### TASK DESCRIPTION
Rewrite the lines from the one containing "P1: median 16.5, box" through the one containing "P2: median 2.5, box", inclusive, swapping "whiskers" for "tails" and changing nothing else.

### PROVIDED RECORDS
_____

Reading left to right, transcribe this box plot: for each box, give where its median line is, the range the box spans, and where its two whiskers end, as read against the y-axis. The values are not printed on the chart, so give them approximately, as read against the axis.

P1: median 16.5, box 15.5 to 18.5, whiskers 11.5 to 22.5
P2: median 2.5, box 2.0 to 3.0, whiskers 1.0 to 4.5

_____

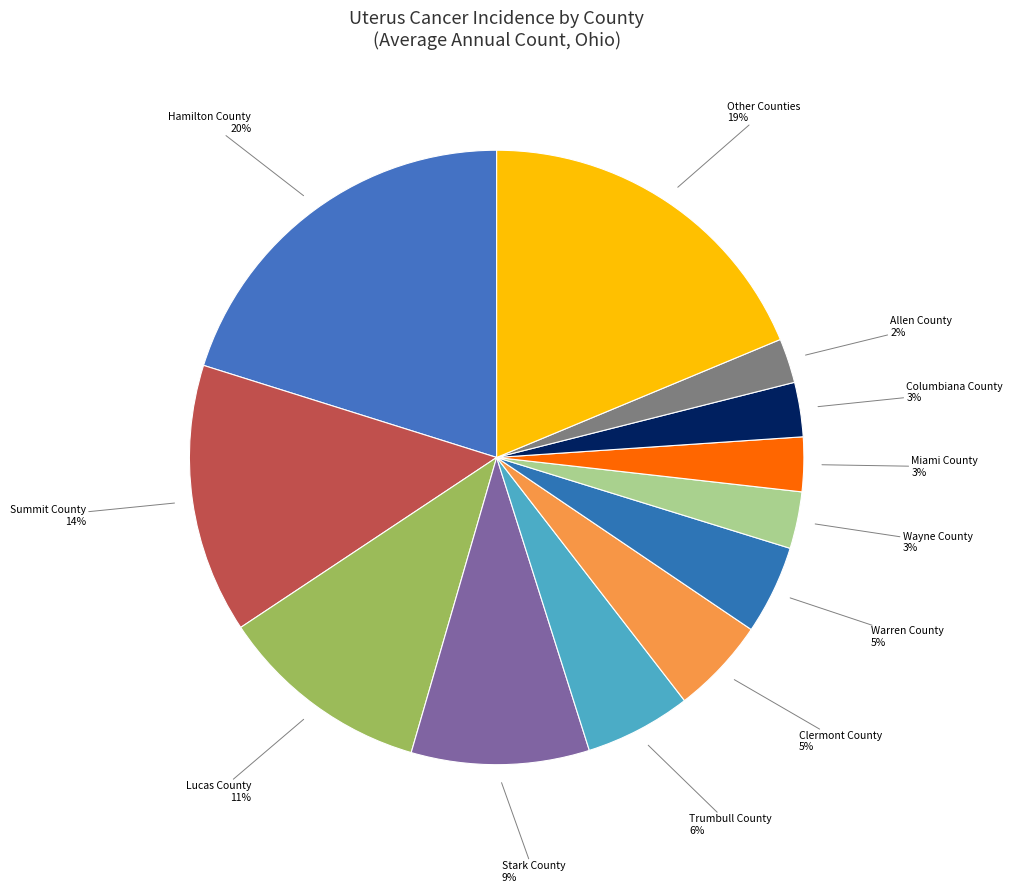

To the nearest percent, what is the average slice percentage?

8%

_____

### SOLUTION TO THIS TASK
P1: median 16.5, box 15.5 to 18.5, tails 11.5 to 22.5
P2: median 2.5, box 2.0 to 3.0, tails 1.0 to 4.5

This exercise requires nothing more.